Cleveland Browns wide receiver Andrew Hawkins set the both the sports and political worlds abuzz Sunday when he came out onto his home field for pre-game warmups wearing a black t-shirt with a simple message: "Justice For Tamir Rice and John Crawford III." It was a statement that resonated with countless people, while upsetting some predictable folks — Jeff Follmer, the head of the Cleveland Police Patrolmen's Association, called the gesture "pathetic" and demanded an apology. Now, Andrew Hawkins has the perfect response to his critics, which he offered to Cleveland.com via a video Tuesday.
Suffice to say, maybe the most appropriate and telling rebuttal to Follmer's highly condescending words about Hawkins — he said "It’s pretty pathetic when athletes think they know the law," and "They should stick to what they know best on the field" — is just how cogent and incisive Hawkins' reply proved to be. Clearly, Follmer thought he could get away with casually denigrating athletes with activist instincts as chronically uninformed meatheads, but Hawkins laid that fallacy bare in his eloquent explanation. Fortunately, the whole thing is on video, so we get to see it — in particular, Hawkins' words about his two-year-old son Austin are extremely moving.
I was taught that justice is a right that every American should have. Also justice should be the goal of every American. I think that’s what makes this country. To me, justice means the innocent should be found innocent. It means that those who do wrong should get their due punishment. Ultimately, it means fair treatment. So a call for justice shouldn’t offend or disrespect anybody. A call for justice shouldn’t warrant an apology.
For some vital background, both John Crawford III and Tamir Rice (the latter just a 12-year-old boy) were fatally shot by police in Ohio after having 911 calls placed on them because they were carrying airsoft pellet guns. In both cases, police arrived on the scene, and no more than two or three seconds elapsed before they opened fire — in Crawford's case in the aisle of a Walmart where he'd picked up the unpackaged pellet gun off a shelf, and in Rice's case, in a public park in Cleveland.
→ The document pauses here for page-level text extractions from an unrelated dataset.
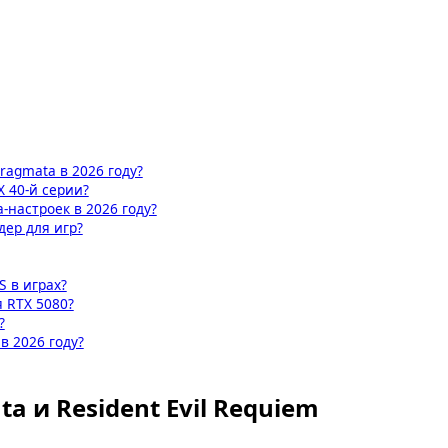
agmata в 2026 году?
X 40-й серии?
-настроек в 2026 году?
ер для игр?
S в играх?
 RTX 5080?
?
в 2026 году?
a и Resident Evil Requiem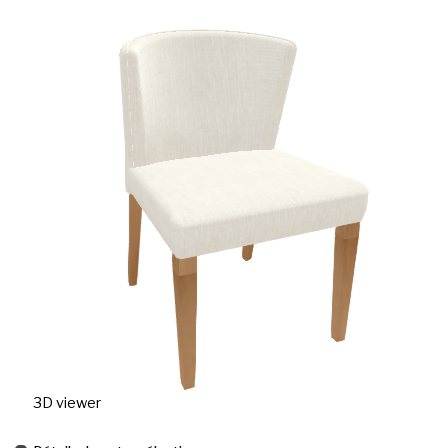
3D viewer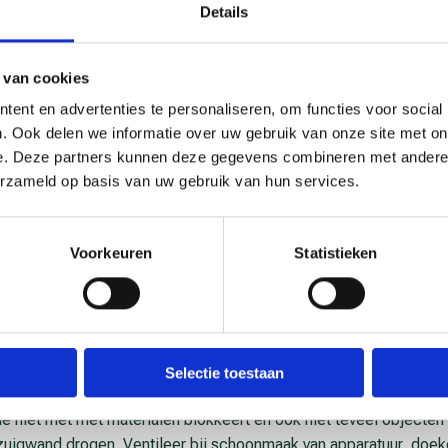
Details
 van cookies
erkgever over het vervangen van producten die oplosmiddel beva
ent en advertenties te personaliseren, om functies voor social
UV-lakken, medium solid lakken en watergedragen contactlijmen.
. Ook delen we informatie over uw gebruik van onze site met on
aden of er geen andere vervelende stoffen in zitten, zoals kank
e. Deze partners kunnen deze gegevens combineren met andere i
 kun je lezen op het blik of vat.
erzameld op basis van uw gebruik van hun services.
kort en strak. Zorg dus voor zo min mogelijk overspray. Houd de
juiste nozzle.
 blik of vat. Lees altijd het etiket. Vraag ook om het veiligheidsi
Voorkeuren
Statistieken
uigwand. Zorg voor ventilatie en afzuiging tijdens het klaarmaken v
et uitwrijven en drogen.
goed. Ga dus niet tussen de afzuigwand en het object in staan. 
fzuigwand staan, het liefst op een draaiplateau. Loop er niet omh
Selectie toestaan
rije doorgang. Zorg daarom voor een goed opgeruimde werkplek.
ie niet met met materialen blokkeert en ook niet teveel objecten 
zuigwand drogen. Ventileer bij schoonmaak van apparatuur, doek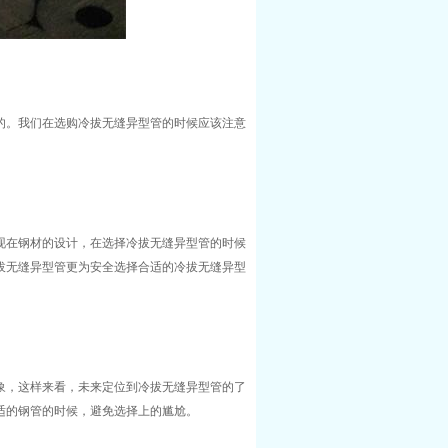
的。我们在选购冷拔无缝异型管的时候应该注意
现在钢材的设计，在选择冷拔无缝异型管的时候
拔无缝异型管更为安全选择合适的冷拔无缝异型
象，这样来看，未来定位到冷拔无缝异型管的了
适的钢管的时候，避免选择上的尴尬。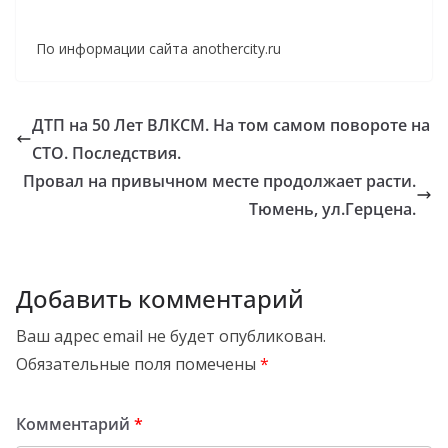
По информации сайта anothercity.ru
ДТП на 50 Лет ВЛКСМ. На том самом повороте на
СТО. Последствия.
Провал на привычном месте продолжает расти.
Тюмень, ул.Герцена.
Добавить комментарий
Ваш адрес email не будет опубликован.
Обязательные поля помечены
*
Комментарий
*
To clarify, I utterly respect and appreciate every police officer that protects and serves all of us with honesty, integrity and the right way. And I don’t think those kind of officers should be offended by what I did. My mom taught me my entire life to respect law enforcement. I have family, close friends that are incredible police officers and I tell them all the time how they are much braver than me for it. So my wearing a T-shirt wasn’t a stance against every police officer or every police department. My wearing the T-shirt was a stance against wrong individuals doing the wrong thing for the wrong reasons to innocent people.
Unfortunately, my mom also taught me just as there are good police officers, there are some not-so-good police officers that would assume the worst of me without knowing anything about me for reasons I can’t control. She taught me to be careful and be on the lookout for those not-so-good police officers because they could potentially do me harm and most times without consequences. Those are the police officers that should be offended.
Appearing on MSNBC's All-In Monday night, Follmer gave his own accounting of the Rice shooting — he insisted that the police's actions were "justified," on the grounds that Rice apparently posed a "lethal threat" to the two officers, Timothy Loehmann and Frank Gramback. Follmer specifically referred to the surveillance footage of the shooting as exonerating, but countless observers have viewed it as anything but.
It's unknown why, for example, the officers pulled up within feet of Rice, rather than parking further away, taking cover and issuing an order to drop the fake gun. The video also displays overt misstatements in the initial police account of the shooting, as the CPD claimed that Rice was with others when he was actually alone, and that officers Loehmann and Gramback told him to drop the pellet gun three times before opening fire — difficult to believe, given that Rice was shot within two seconds.
Hawkins made it clear that in spite of the concern over his career and reputation, the fear he felt for his own son weighed into his decision to take a stand.
I understood there was going to be backlash, and that scared me, honestly. But deep down I felt like it was the right thing to do. If I was to run away from what I felt in my soul was the right thing to do, that would make me a coward, and I can’t live with that. God wouldn’t be able to put me where I am today, as far as I’ve come in life, if I was a coward. As you well know, and it’s well documented, I have a 2-year-old little boy. The same 2-year-old little boy that everyone said was cute when I jokingly threw him out of the house earlier this year. That little boy is my entire world. And the No. 1 reason for me wearing the T-shirt was the thought of what happened to Tamir Rice happening to my little Austin scares the living hell out of me. And my heart was broken for the parents of Tamir and John Crawford knowing they had to live that nightmare of a reality.
Hawkins concluded his remarks with a plea that anyone who feel strongly about injustice in America should speak out about it.
... I made the conscious decision to wear the T-shirt. I felt like my heart was in the right place. I’m at peace with it and those that disagree with me, this is America, everyone has the right to their first amendment rights. Those who support me, I appreciate your support. But at the same time, support the causes and the people and the injustices that you feel strongly about. Stand up for them. Speak up for them. No matter what it is because that’s what America’s about and that’s what this country was founded on.